Mise en garde : hypersensibilité, ou banalité du mal ?

« Vous devez tout particulièrement vous corriger de ce défaut dont nous, Germains, avons souvent fait preuve au cours de nos deux ou trois mille ans d’histoire. Un défaut qui, dans certaines situations, peut être une vertu, mais qui, dans de nombreuses situations, a presque provoqué la ruine de notre peuple. Ce défaut, c’est notre hypersensibilité… »

On s’étonnera qu’Himmler (1900-1945), « Chef suprême » du système concentrationnaire nazi, se déclare hypersensible, lui et son peuple. À vrai dire, la triste et troublante ironie de ces paroles augmente, quand on sait qu’il s’agit d’un discours adressé aux élèves de ces écoles consacrées, sous le IIIe Reich, à former la future élite S.S. les Napola. D’ordinaire en effet, c’est bien l’insensibilité, et l’indifférence au sort de l’humanité non nazie qu’auront enseignées et pratiquées à large échelle les dirigeants S.S. Un autre discours en témoigne, daté d’octobre 1943, où il est dit ceci :

« Je voudrais aussi vous parler très franchement d’un sujet extrêmement important. [...] L’évacuation des Juifs, l’extermination du peuple juif. [...] « Le peuple juif sera exterminé », dit chaque membre du Parti, « c’est clair dans notre programme : élimination des Juifs, extermination : nous le ferons ». Et puis, ils arrivent, 80 millions de braves Allemands, et chacun a son « bon Juif ». « Évidemment les autres sont des porcs, mais celui-là est un Juif de première qualité.
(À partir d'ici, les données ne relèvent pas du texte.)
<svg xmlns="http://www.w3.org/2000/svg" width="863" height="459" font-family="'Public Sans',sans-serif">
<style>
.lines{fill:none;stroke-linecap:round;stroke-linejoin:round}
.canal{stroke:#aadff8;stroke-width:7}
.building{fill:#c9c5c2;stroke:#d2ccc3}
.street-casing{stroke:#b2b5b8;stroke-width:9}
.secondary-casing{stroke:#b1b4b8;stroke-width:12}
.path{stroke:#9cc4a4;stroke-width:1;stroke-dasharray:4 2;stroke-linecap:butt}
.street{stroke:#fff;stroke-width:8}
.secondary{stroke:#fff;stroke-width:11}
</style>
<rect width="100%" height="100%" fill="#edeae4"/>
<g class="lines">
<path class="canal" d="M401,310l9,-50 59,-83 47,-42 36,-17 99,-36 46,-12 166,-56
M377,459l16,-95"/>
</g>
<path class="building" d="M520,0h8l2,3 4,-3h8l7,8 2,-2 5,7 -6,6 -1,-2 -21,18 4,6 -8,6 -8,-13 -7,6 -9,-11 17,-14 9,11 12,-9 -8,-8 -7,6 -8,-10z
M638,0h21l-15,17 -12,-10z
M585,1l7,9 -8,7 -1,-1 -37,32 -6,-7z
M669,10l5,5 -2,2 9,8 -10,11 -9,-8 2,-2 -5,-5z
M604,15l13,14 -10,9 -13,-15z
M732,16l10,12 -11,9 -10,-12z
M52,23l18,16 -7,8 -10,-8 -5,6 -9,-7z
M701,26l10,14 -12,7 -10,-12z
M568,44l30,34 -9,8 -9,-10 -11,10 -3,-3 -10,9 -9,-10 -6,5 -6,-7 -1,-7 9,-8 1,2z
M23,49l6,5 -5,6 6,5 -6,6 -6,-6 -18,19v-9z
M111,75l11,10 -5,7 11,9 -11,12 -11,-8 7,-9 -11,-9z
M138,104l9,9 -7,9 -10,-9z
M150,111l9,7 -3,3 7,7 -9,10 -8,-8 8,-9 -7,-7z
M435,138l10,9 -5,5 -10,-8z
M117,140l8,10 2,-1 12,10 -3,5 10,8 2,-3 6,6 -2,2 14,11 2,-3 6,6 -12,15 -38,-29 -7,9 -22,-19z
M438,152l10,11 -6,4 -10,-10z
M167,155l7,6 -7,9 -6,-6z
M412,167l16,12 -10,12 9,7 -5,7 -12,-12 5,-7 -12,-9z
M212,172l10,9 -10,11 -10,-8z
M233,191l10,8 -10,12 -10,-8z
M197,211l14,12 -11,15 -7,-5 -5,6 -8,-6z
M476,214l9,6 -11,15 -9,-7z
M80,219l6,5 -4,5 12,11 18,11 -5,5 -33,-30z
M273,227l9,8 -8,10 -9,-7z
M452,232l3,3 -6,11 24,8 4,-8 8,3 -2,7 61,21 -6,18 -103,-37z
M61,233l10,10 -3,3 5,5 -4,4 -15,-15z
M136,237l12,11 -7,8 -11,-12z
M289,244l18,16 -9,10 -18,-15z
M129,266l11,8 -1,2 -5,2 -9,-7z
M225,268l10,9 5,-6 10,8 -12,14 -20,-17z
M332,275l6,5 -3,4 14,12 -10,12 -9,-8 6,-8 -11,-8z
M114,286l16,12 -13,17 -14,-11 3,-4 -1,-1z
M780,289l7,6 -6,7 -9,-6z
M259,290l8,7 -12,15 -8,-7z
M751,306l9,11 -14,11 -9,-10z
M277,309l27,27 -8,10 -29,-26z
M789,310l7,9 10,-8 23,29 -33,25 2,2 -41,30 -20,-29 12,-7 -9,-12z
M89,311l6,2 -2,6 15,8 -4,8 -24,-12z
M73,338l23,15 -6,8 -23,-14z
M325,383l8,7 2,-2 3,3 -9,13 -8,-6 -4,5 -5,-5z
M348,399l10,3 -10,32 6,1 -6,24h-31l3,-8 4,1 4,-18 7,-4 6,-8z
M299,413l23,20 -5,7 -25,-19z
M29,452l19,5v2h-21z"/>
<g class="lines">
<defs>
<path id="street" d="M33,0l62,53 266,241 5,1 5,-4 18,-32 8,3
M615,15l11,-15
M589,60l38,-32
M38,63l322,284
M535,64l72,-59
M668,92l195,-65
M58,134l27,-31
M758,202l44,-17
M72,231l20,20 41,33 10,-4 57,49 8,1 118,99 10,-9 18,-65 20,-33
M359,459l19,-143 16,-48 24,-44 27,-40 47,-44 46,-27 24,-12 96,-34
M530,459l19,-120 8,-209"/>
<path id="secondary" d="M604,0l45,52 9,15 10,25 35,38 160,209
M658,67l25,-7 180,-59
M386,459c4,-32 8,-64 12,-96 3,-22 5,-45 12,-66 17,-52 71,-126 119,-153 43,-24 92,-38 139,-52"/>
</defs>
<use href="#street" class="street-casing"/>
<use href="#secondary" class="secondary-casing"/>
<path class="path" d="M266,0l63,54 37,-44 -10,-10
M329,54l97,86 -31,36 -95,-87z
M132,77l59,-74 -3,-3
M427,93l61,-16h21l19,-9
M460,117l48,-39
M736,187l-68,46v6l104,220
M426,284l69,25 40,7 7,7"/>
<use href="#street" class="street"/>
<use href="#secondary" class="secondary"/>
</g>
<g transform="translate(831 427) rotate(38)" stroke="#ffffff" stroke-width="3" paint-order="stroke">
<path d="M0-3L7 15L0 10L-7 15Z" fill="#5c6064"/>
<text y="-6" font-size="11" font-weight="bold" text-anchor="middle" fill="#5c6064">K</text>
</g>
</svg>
Pas un de ceux qui parlent ainsi n’a vu ce qui se passe. Pas un n’était sur place. La plupart d’entre vous savent ce que c’est que de voir un monceau de 100 cadavres ou de 500 ou de 1 000. Être passé par là, et – excepté les cas de faiblesse humaine, en même temps, être resté correct, voilà qui nous a endurcis. C’est une page de notre histoire qui n’a jamais été écrite et ne le sera jamais. »

L’hypersensibilité de tous ces « braves allemands » qui ont chacun leur « bon Juif », voilà le défaut du peuple, la faiblesse qu’il faut surmonter, afin de « s’endurcir », tout en restant « corrects » et atteindre la grande indifférence du surhomme.

Pourtant, notre première citation reste plurivoque, l’identification de Himmler à un peuple d’hypersensibles persiste et signe, et notre sentiment d’étrangeté avec : Himmler, on l’a lu, ne s’exclut pas de ce peuple d’hypersensibles.